Search the entries for the word "height". Copy every line where it turns up.

START Provided material

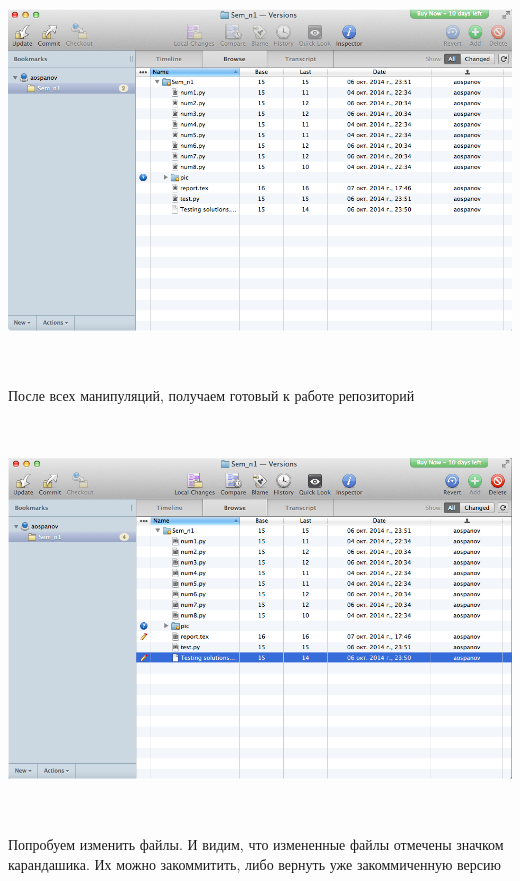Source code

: \documentclass[12pt, a4paper]{article}
\begin{document}
			\begin{center}
				\includegraphics[height=10.5cm]{svn/svn_10.png}

				После всех манипуляций, получаем готовый к работе репозиторий \\
			\end{center}

			\begin{center}
				\includegraphics[height=10.5cm]{svn/svn_11.png}

				Попробуем изменить файлы. И видим, что измененные файлы отмечены значком карандашика. Их можно закоммитить, либо вернуть уже закоммиченную версию \\
				~\newline
			\end{center}
\end{document}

END Provided material

**Response area:**
				\includegraphics[height=10.5cm]{svn/svn_10.png}
				\includegraphics[height=10.5cm]{svn/svn_11.png}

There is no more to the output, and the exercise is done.